According to this article“members of the public who came to testify on the bill were all either neutral or in total opposition to the bill.  It is not unusual for licensing reform bills to be met with strong opposition by bottleneckers. The book Bottleneckers: Gaming the Government for Power and Private Profit defines a bottlenecker as a person who advocates for the creation or perpetuation of government regulation—particularly through occupational licensing—to restrict entry into his or her occupation.”

The lack of any public testimony in favor of this bill illustrates an important point about liberty – liberty requires vigilance.  If there does not exist a sufficient number of people to guard against it, coercion and restraint will inevitably seep into the legislative process.  Coercion and restraint go by many names and forms.  Whether patronage, favoritism, cronyism, or outright graft, they are an ever present danger waiting for any opportunity to affect the legislative process.  Human nature being what it is, they will inevitably prevail unless liberty’s guardians are sufficiently vigilant.

Though there are certainly legislators and other government officials who are committed to the cause of liberty and understand its societal benefits, we see that their efforts too often fall flat for lack of support from the populace.  The public response to the Maine law is illustrative of the point.  Because its benefits are immediate and focused, there is no lack of support for the licensing law which restrains others from entering protected occupations.  Those who benefit from the restraint see that those benefits are tangible and immediate and are thus willing to spend time and resources advocating it.  Accordingly, “members of the public who came to testify on the bill were all either neutral or in total opposition to the bill.”

Because liberty’s benefits are often indirect and dispersed, good public policy based in individual freedom too often finds itself without a champion to argue on its behalf.  An individual who might consider seeking employment as a security guard if he became aware of the opportunity might not even know that a law exists requiring security guards to be licensed.  That individual would also not likely be aware of legislation pending which might relieve him of the obligation to become licensed in order to qualify for a position as a security guard.  And even if he had all the knowledge of the underlying circumstances, as a single individual he’d be less likely to make the necessary effort in order to speak out regarding the bill than would existing security guards who may well be organized and represented by formal organizations or unions.

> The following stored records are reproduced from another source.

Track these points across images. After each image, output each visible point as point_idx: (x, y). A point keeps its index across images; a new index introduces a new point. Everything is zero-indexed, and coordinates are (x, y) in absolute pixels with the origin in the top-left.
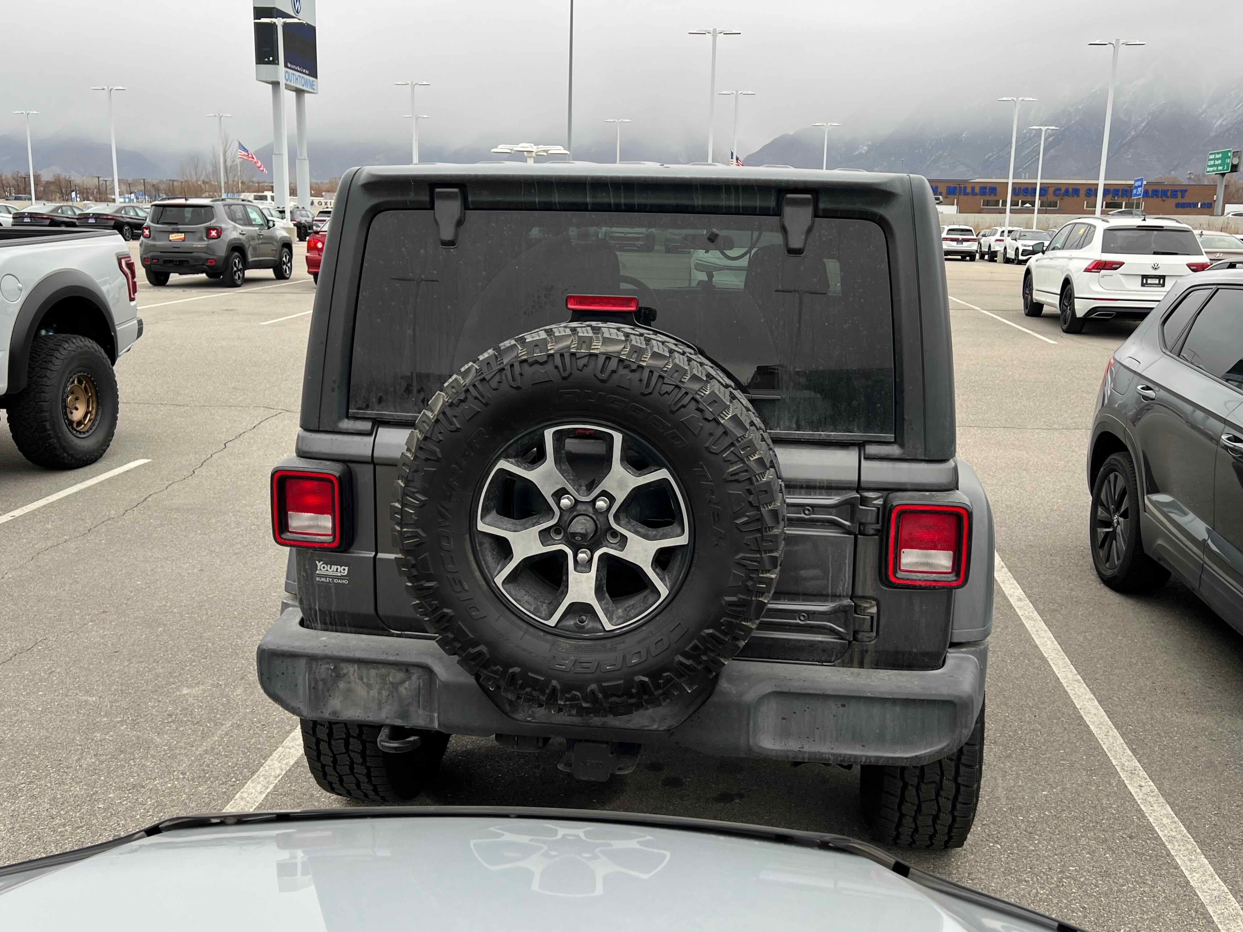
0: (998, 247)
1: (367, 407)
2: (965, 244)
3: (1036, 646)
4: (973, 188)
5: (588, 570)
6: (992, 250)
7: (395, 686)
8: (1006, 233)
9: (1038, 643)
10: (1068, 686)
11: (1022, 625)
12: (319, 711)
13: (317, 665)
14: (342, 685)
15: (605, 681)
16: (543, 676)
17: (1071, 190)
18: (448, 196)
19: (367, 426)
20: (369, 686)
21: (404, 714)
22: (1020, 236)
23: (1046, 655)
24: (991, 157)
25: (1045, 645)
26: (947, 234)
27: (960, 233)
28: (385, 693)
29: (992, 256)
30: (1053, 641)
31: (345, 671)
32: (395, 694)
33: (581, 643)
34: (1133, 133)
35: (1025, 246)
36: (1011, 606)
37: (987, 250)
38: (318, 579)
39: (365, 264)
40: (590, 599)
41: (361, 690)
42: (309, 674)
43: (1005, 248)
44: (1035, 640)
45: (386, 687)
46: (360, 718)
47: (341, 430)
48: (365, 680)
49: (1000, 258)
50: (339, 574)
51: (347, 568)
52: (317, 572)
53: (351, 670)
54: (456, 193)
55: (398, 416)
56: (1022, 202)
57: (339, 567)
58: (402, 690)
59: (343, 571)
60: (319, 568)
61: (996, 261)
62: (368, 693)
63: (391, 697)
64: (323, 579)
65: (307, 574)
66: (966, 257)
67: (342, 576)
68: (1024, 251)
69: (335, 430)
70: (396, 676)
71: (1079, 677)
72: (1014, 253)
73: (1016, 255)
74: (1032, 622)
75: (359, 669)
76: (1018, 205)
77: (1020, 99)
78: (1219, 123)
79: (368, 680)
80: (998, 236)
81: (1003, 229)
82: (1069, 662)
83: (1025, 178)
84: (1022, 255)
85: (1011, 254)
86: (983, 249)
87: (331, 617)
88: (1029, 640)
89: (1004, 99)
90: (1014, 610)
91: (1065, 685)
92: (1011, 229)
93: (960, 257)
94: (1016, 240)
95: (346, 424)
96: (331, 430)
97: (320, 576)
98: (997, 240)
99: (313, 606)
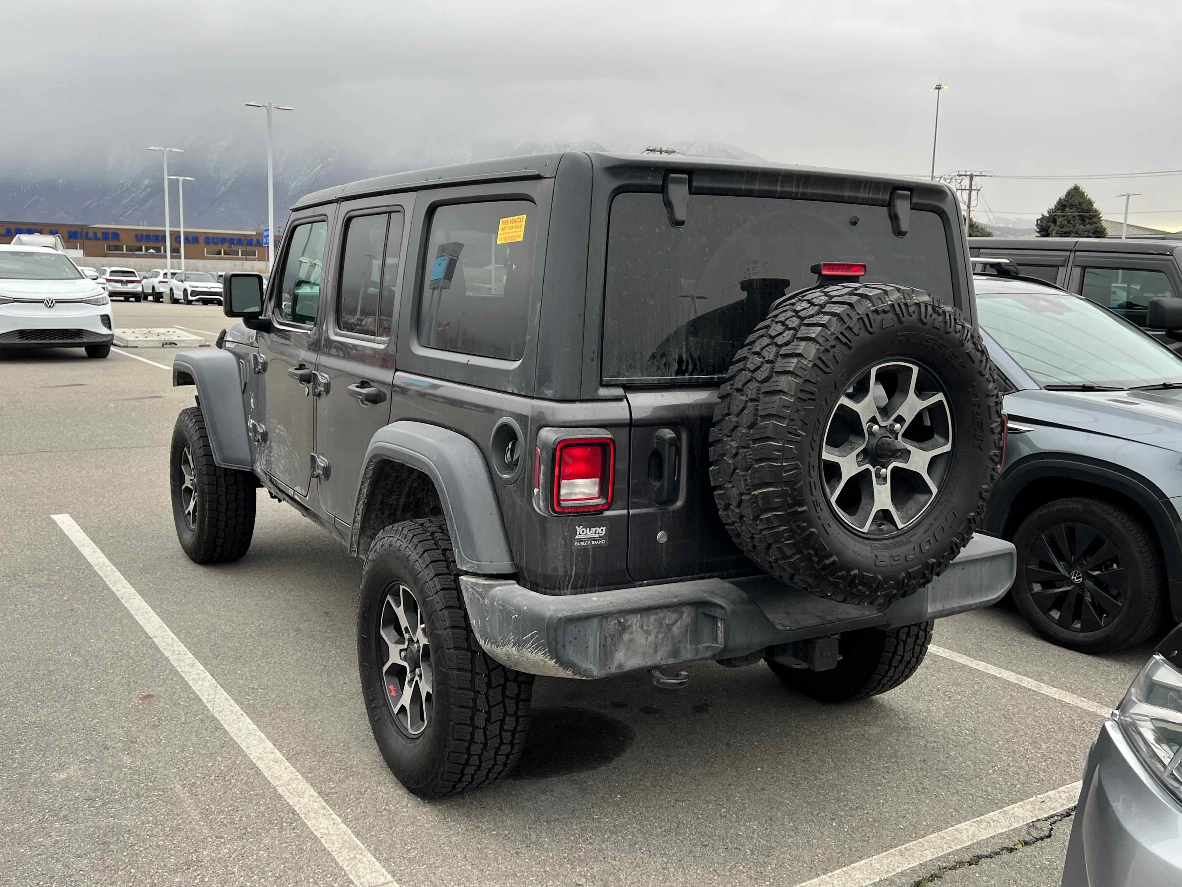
0: (161, 289)
1: (619, 374)
2: (130, 285)
4: (95, 234)
5: (883, 482)
6: (157, 291)
7: (669, 627)
8: (169, 275)
12: (607, 667)
13: (607, 623)
14: (626, 637)
15: (910, 568)
16: (871, 573)
17: (190, 238)
18: (679, 181)
19: (620, 392)
20: (648, 633)
21: (675, 653)
22: (186, 278)
24: (90, 204)
26: (110, 276)
27: (121, 274)
28: (661, 636)
29: (158, 297)
31: (630, 623)
32: (669, 636)
33: (886, 542)
34: (223, 189)
35: (193, 287)
37: (151, 291)
38: (576, 544)
39: (610, 241)
40: (889, 505)
41: (640, 639)
42: (600, 633)
43: (171, 289)
45: (663, 630)
46: (640, 666)
47: (600, 398)
48: (645, 628)
49: (166, 298)
50: (598, 536)
51: (604, 529)
52: (577, 537)
53: (634, 620)
54: (686, 178)
55: (646, 380)
56: (145, 247)
57: (597, 528)
58: (675, 629)
59: (601, 531)
60: (578, 533)
61: (162, 302)
62: (647, 639)
63: (665, 639)
64: (582, 543)
65: (565, 542)
66: (129, 298)
67: (600, 537)
68: (192, 292)
69: (596, 398)
70: (670, 617)
72: (182, 294)
73: (184, 295)
75: (641, 617)
76: (142, 251)
77: (168, 149)
78: (294, 184)
79: (648, 626)
80: (161, 278)
81: (165, 271)
83: (143, 225)
84: (191, 295)
85: (179, 294)
86: (146, 291)
87: (584, 579)
89: (152, 148)
92: (172, 271)
93: (122, 298)
94: (182, 281)
95: (603, 392)
96: (591, 398)
97: (580, 540)
98: (161, 282)
99: (569, 572)
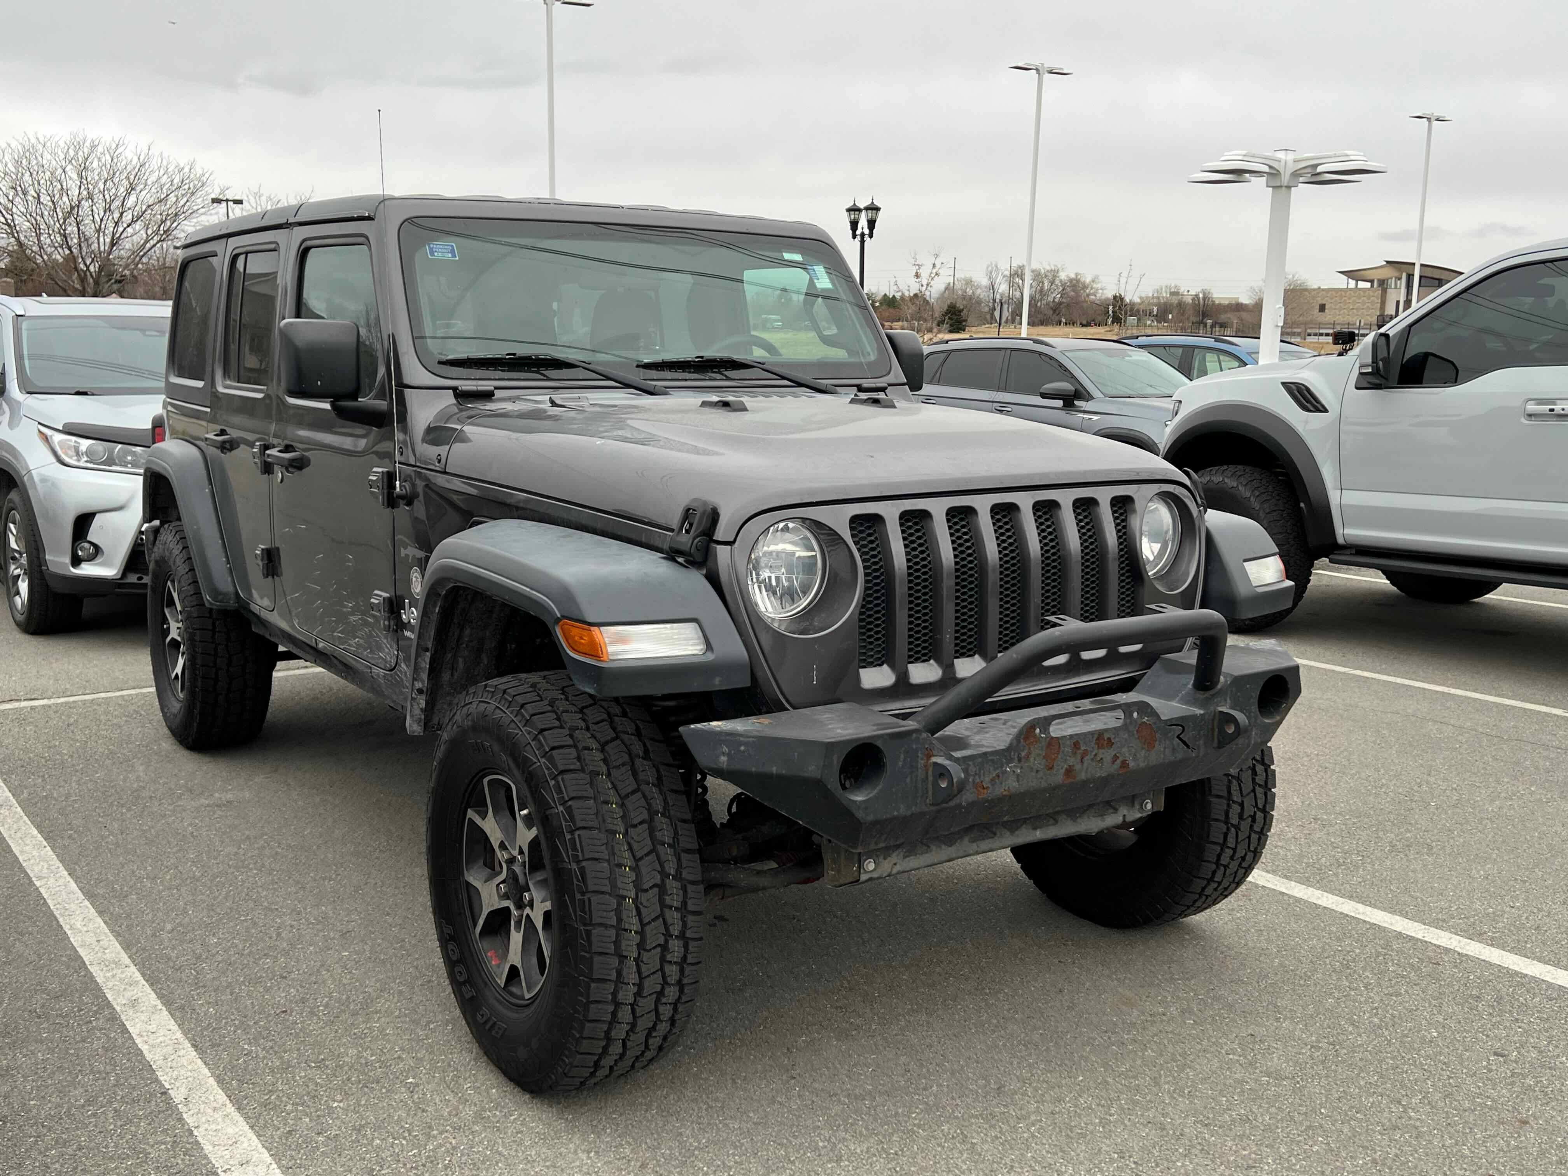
3: (101, 913)
9: (99, 920)
10: (58, 868)
11: (127, 946)
23: (87, 903)
25: (87, 920)
30: (71, 928)
36: (153, 981)
44: (102, 924)
71: (38, 884)
74: (108, 956)
82: (48, 901)
88: (114, 922)
90: (143, 975)
91: (62, 868)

So it is that bad public policy based in coercion or restraint often succeeds where good public policy based in individual liberty flounders.  This paradigm can change only when a sufficient percentage of the populace is both persuaded to the societal benefits of individual liberty and committed to outspoken and active citizenship.  Legislators who espouse constitutionalism and first principles require the outspoken support of the citizenry in order to combat coercion and restraint in the legislative process.  Likewise, candidates who demonstrate a commitment to those principles require the active and financial support of the citizenry in conducting their election campaigns.